The legislation will also lay out environmental regulations for LNG projects and what action is expected of proponents to accommodate First Nations and other communities.
A spokeswoman for Natural Gas Development Minister Rich Coleman said the government is “on track and progressing towards a final LNG income tax framework and supporting legislation.”
She said some information about the “basic structure” of the tax could be included in the budget, “recognizing that proponents are interested in information to support their investment decisions.”
The legislation should be ready for introduction later this year, with regulations and additional legislation expected to follow in 2015, she said.
Original plan for late 2013Coleman, the cabinet minister managing the LNG portfolio, had originally said the government aimed to have a fiscal regime in place by late 2013 to underpin British Columbia’s goal to compete for LNG investment and markets on a equal footing with Australia and the U.S., who are seen as its most comparable rivals.
Premier Christy Clark told the California Senate in Sacramento, Calif., Feb. 6 that the LNG industry will not be exempt from the government’s existing tax of C$30-per-metric-ton of carbon dioxide equivalent.
Although she decided last year to freeze further increases in the tax for five years, she said it is one of the highest of its kind in the world and has not prevented British Columbia from growing its economy faster than the Canadian average.
But Clark has said her government is willing to postpone its goal of reducing GHGs by one-third by 2020 if that target threatens to hinder the development of an LNG industry she hopes will establish a government Prosperity Fund of C$100 billion.
British Columbia has 13 LNG proposals in various stages of development, with seven holding National Energy Board export permits.
The most advanced operators — Chevron, Shell and Petronas — made it clear that they will not comment on the status of discussions over a fiscal regime.
CAPP calls for transparencyGeoff Morrison, British Columbia manager for the Canadian Association of Petroleum Producers, said the gas producers and LNG exporters need “transparency and clarity before making large investment decisions. It is also important for the government to get that fiscal framework right.”
He said it is “not a bad thing” if the government takes more time to draft a framework if the regime ends up among the most competitive in the world.
“But, given that we are in a competitive environment, it is important to get it done in a timely fashion,” Morrison said. “We have an enormous natural gas resource and there is a tremendous world demand for that gas. The ingredients are there for a great success story and British Columbia is doing all of the right things to be as competitive as possible.”

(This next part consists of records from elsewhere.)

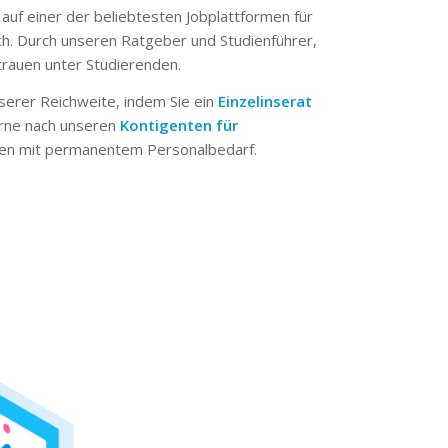
 auf einer der beliebtesten Jobplattformen für
ch. Durch unseren Ratgeber und Studienführer,
trauen unter Studierenden.
serer Reichweite, indem Sie ein
Einzelinserat
erne nach unseren
Kontigenten für
n mit permanentem Personalbedarf.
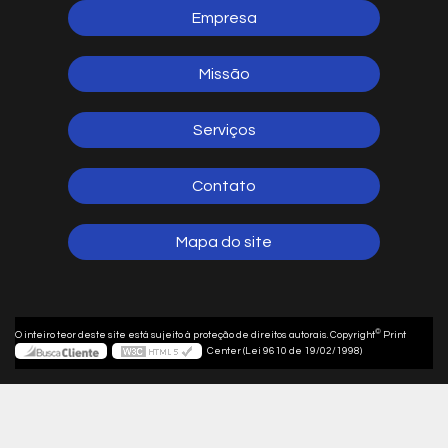
Empresa
Missão
Serviços
Contato
Mapa do site
©
O inteiro teor deste site está sujeito à proteção de direitos autorais. Copyright
Print
Center (Lei 9610 de 19/02/1998)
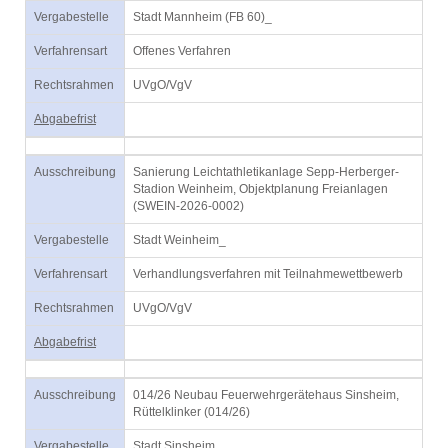
Vergabestelle
Stadt Mannheim (FB 60)_
Verfahrensart
Offenes Verfahren
Rechtsrahmen
UVgO/VgV
Abgabefrist
Ausschreibung
Sanierung Leichtathletikanlage Sepp-Herberger-
Stadion Weinheim, Objektplanung Freianlagen
(SWEIN-2026-0002)
Vergabestelle
Stadt Weinheim_
Verfahrensart
Verhandlungsverfahren mit Teilnahmewettbewerb
Rechtsrahmen
UVgO/VgV
Abgabefrist
Ausschreibung
014/26 Neubau Feuerwehrgerätehaus Sinsheim,
Rüttelklinker (014/26)
Vergabestelle
Stadt Sinsheim_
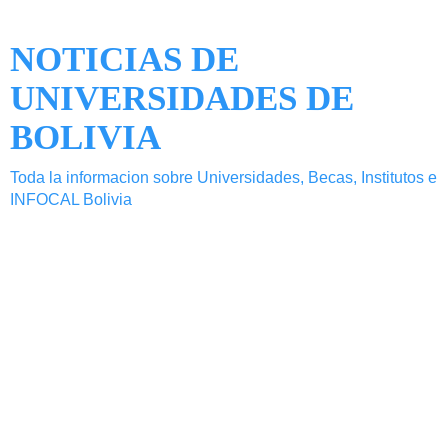
NOTICIAS DE
UNIVERSIDADES DE
BOLIVIA
Toda la informacion sobre Universidades, Becas, Institutos e
INFOCAL Bolivia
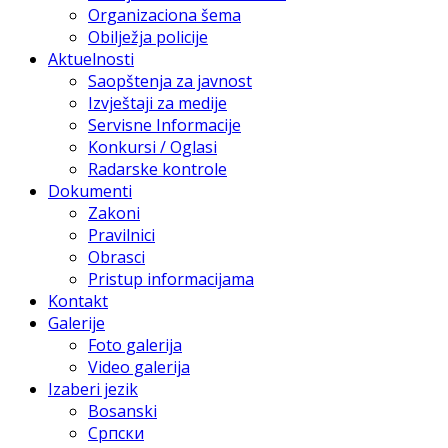
Organizaciona šema
Obilježja policije
Aktuelnosti
Saopštenja za javnost
Izvještaji za medije
Servisne Informacije
Konkursi / Oglasi
Radarske kontrole
Dokumenti
Zakoni
Pravilnici
Obrasci
Pristup informacijama
Kontakt
Galerije
Foto galerija
Video galerija
Izaberi jezik
Bosanski
Српски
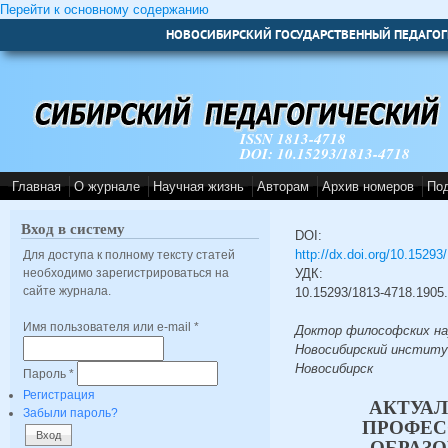
Перейти к основному содержанию
НОВОСИБИРСКИЙ ГОСУДАРСТВЕННЫЙ ПЕДАГОГ
ISSN 1813-4718
DOI: 10.15293/1813-4718
Главная
О журнале
Научная жизнь
Авторам
Архив номеров
По
Вход в систему
DOI:
http://dx.doi.org/10.1529
Для доступа к полному тексту статей
необходимо зарегистрироваться на
УДК:
сайте журнала.
10.15293/1813-4718.1905
Имя пользователя или e-mail
*
Доктор философских нау
Новосибирский институт
Новосибирск
Пароль
*
Регистрация
АКТУА
Забыли пароль?
ПРОФЕС
ОБРАЗО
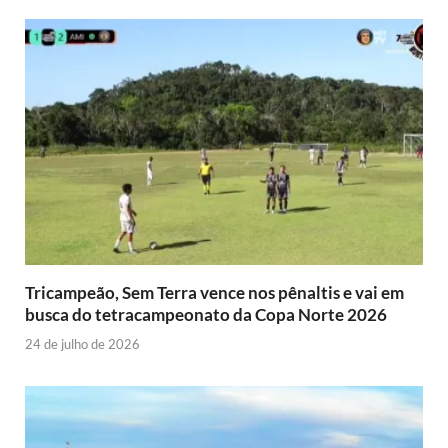
Tricampeão, Sem Terra vence nos pênaltis e vai em
busca do tetracampeonato da Copa Norte 2026
24 de julho de 2026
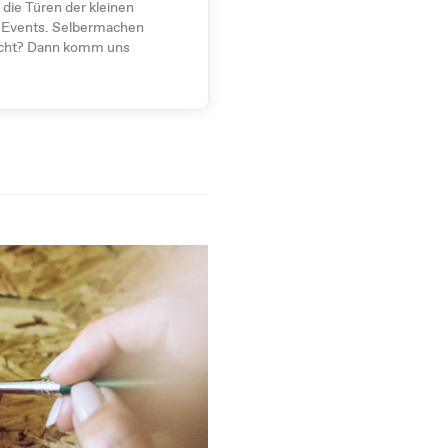
die Türen der kleinen
-Events. Selbermachen
nicht? Dann komm uns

Jock Finlayson, chief economist for the Business Council of British Columbia, told reporters that de Jong’s new timeline could push the first investment decision from this year to early 2015.
He said “what matters most to the proponents is the all-in cost they face. We remain optimistic that the industry is going to take root here in some form over the next couple of years.”
Concerns about competitionThe Canadian Chamber of Commerce and Canada’s Natural Resources Minister Joe Oliver have warned that unless Canada advances its LNG projects it risks losing competitive ground to the big global suppliers, notably Australia.
Zoher Meratla, an LNG consultant with British Columbia-based CDS Research, said he is concerned about the length of time being taken to develop the fiscal regime, but doubts any of the major players will abandon their plans simply because a tax is not in place.
He suggested that if any of the big proponents applied pressure the government would respond.
Meratla said he does not expect more than two of the large-scale operations will be completed by 2020, suggesting the two most likely to achieve that goal are the Chevron-operated Kitimat venture and Pacific Northwest LNG led by Malaysia’s Petronas, which he said “understands the game.”